## Text provided
This year, 377 players responded to our major annual survey on 2022 legaltech trends, whether they are startups, SMEs/ETIs, or legal professionals who have developed their own solution. The key takeaway was that 2022 was a year of consolidation in the French Legaltech sector.
Funding: the highs and lows
Despite a 44% drop in fundraisings on 2021, startups have grown and consolidated, with 38% of them having opened headquarters outside of the Île-de-France region.
Although the median capital raised in 2022 was only €700K, 15 Legaltech companies were able to gain investors’ trust and six of them raised at least one million euros. Five Legaltech startups were founded this year, compared with 32 in 2021 and 19 in 2020, and 63% of companies stated they have already received a buyout offer.
The biggest fundraising round was achieved by LegalPlace and totalled 20 million euros, and the biggest acquisition of the year was the purchase of Hyperlex by DiliTrust. Although the market is still in need of a government-backed, sector-specific fund, the sector is becoming increasingly mature and the outlook for the future is positive.
In the last year, the French Legaltech sector has seen a marked evolution, with a greater level of maturity and the emergence of a new generation of entrepreneurs.
This maturity is reflected in the diversity of solutions, the increasing segmentation of offers, and the focus on tailoring services to B2B clients, rather than B2C. Investors have also taken note, with the sector receiving €208M of investment over the course of 2021, despite a significant slowdown due to the end of bubbles in the Tech sector, the rise in interest rates, inflation, and the current geopolitical context.
Startups have had to adapt their fundraising strategies and focus on demonstrating intrinsic value, as well as building relationships with potential investors in order to gain their trust. Going forward, consolidation is expected, and there will be plenty of opportunities for those who can demonstrate their value.

## Exercise tasks
1. Echo the text on the French legaltech sector word for word, between "Funding: the highs" and "a buyout offer.", inclusive.
2. Carry on the text on the French legaltech sector from its last sentence.

## Information given

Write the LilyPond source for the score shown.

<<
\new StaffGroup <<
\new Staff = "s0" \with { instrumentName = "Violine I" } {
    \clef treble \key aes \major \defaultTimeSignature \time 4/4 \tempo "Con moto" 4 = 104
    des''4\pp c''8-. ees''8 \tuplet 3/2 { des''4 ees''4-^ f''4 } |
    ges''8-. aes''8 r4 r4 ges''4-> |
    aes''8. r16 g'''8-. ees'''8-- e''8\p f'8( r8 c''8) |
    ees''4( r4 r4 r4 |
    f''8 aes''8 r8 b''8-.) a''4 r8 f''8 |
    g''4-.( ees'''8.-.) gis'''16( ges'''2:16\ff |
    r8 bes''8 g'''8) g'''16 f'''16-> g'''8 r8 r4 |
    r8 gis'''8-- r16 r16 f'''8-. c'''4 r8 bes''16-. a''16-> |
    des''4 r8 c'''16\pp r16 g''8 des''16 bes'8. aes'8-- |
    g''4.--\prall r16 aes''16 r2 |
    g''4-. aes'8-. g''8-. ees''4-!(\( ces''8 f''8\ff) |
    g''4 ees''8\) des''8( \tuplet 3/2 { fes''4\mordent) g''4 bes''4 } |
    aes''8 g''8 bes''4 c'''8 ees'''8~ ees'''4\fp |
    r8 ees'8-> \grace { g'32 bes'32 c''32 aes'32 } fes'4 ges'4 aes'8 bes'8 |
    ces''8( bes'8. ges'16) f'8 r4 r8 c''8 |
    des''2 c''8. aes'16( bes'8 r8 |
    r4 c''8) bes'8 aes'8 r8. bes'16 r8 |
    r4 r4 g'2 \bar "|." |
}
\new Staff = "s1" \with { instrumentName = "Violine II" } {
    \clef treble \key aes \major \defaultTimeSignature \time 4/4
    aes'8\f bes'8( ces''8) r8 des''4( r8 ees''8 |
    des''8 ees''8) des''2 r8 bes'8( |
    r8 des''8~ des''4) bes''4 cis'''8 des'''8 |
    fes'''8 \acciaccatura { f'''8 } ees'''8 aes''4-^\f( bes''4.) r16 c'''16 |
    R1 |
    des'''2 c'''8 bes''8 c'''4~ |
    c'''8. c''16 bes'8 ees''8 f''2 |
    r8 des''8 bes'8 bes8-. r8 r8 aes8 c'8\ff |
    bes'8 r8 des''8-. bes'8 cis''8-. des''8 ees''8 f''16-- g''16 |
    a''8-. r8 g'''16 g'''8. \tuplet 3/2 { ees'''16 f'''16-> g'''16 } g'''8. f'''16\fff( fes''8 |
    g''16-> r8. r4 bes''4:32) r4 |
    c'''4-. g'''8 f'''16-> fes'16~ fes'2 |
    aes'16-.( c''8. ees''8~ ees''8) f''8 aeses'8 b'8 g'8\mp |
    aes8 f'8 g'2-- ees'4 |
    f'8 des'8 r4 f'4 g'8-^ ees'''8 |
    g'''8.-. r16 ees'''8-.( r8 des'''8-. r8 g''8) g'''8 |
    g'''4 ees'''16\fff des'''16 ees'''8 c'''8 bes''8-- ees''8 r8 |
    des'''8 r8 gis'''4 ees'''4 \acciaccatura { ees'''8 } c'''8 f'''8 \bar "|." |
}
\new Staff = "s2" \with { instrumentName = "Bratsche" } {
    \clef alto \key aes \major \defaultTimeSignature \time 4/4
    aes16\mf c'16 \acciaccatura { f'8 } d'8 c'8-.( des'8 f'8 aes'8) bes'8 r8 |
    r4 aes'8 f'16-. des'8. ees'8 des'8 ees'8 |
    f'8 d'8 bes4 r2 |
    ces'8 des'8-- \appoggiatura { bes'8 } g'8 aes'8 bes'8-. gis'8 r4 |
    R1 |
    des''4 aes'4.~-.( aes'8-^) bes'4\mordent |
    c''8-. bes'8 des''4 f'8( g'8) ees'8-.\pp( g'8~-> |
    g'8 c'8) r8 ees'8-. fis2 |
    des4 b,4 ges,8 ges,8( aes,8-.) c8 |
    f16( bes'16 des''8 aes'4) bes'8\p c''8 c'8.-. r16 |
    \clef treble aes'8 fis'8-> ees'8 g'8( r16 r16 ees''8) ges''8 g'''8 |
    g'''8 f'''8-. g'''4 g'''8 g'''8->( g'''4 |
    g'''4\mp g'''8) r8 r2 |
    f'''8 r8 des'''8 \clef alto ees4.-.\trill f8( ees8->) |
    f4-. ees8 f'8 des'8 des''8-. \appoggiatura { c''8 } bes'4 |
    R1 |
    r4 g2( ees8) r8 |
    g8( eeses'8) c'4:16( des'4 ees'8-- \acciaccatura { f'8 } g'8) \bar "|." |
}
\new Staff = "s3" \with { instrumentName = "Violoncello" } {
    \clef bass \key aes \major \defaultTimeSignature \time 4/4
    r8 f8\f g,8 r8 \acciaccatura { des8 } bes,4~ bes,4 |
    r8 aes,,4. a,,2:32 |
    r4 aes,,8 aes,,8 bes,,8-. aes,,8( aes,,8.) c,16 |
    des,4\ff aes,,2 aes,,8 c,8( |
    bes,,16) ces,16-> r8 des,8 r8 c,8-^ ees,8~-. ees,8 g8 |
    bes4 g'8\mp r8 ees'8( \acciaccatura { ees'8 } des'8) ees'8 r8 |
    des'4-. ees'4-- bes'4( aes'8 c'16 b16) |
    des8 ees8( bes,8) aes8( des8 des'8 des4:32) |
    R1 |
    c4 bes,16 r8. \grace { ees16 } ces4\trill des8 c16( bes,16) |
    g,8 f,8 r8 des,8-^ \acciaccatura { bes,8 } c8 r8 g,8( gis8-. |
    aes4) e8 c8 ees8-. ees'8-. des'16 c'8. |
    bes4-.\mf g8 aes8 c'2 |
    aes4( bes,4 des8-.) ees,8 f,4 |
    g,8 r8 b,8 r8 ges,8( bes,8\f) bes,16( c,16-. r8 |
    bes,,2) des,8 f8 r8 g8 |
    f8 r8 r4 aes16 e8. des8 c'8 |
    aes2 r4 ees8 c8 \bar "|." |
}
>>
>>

## Per-task outputs
1.
Funding: the highs and lows
Despite a 44% drop in fundraisings on 2021, startups have grown and consolidated, with 38% of them having opened headquarters outside of the Île-de-France region.
Although the median capital raised in 2022 was only €700K, 15 Legaltech companies were able to gain investors’ trust and six of them raised at least one million euros. Five Legaltech startups were founded this year, compared with 32 in 2021 and 19 in 2020, and 63% of companies stated they have already received a buyout offer.

2.
Legaltech startups have become an integral part of the French tech ecosystem, with a presence in most regions. The Paris region is home to around 40% of France’s Legaltech startups, with the majority of them concentrated in the capital itself.
The Auvergne Rhône-Alpes region (6%), particularly Lyon (5%), and the south of France are also home to a substantial number of Legaltech companies. Around 5% are based in the Provence-Alpes-Côte d’Azur region, and 3% are found in Occitanie. Meanwhile, a full 3% of recorded Legaltech workers across France say that they are fully remote.
CSR, hiring and open data
To enhance their appeal, 48% of startups have integrated corporate social responsibility considerations into their early development, while 29% are pursuing certification. As the sector continues to grow, 75% of the respondents in the sixth edition of the Legaltech Review plan on recruiting between one and five people in the coming months.
In 2022, French legaltech startups encountered a variety of challenges, both regulatory and technological. With the lifting of a major regulatory constraint, open data of legal decisions became available, allowing Legaltech companies to benefit from the increased access to information.
However, certain obstacles remain, such as the need to adjust economic equations in terms of referral fees and the need to integrate into a wider tech ecosystem. These challenges must be put into context alongside the positive figures: 79% of startups reported that they were not hampered by the legislative or regulatory environment, and 91% of founders have still contributed the majority of capital for their companies. With the rise of certifications, the support of investors and the use of technology, the future of Legaltech in France appears bright.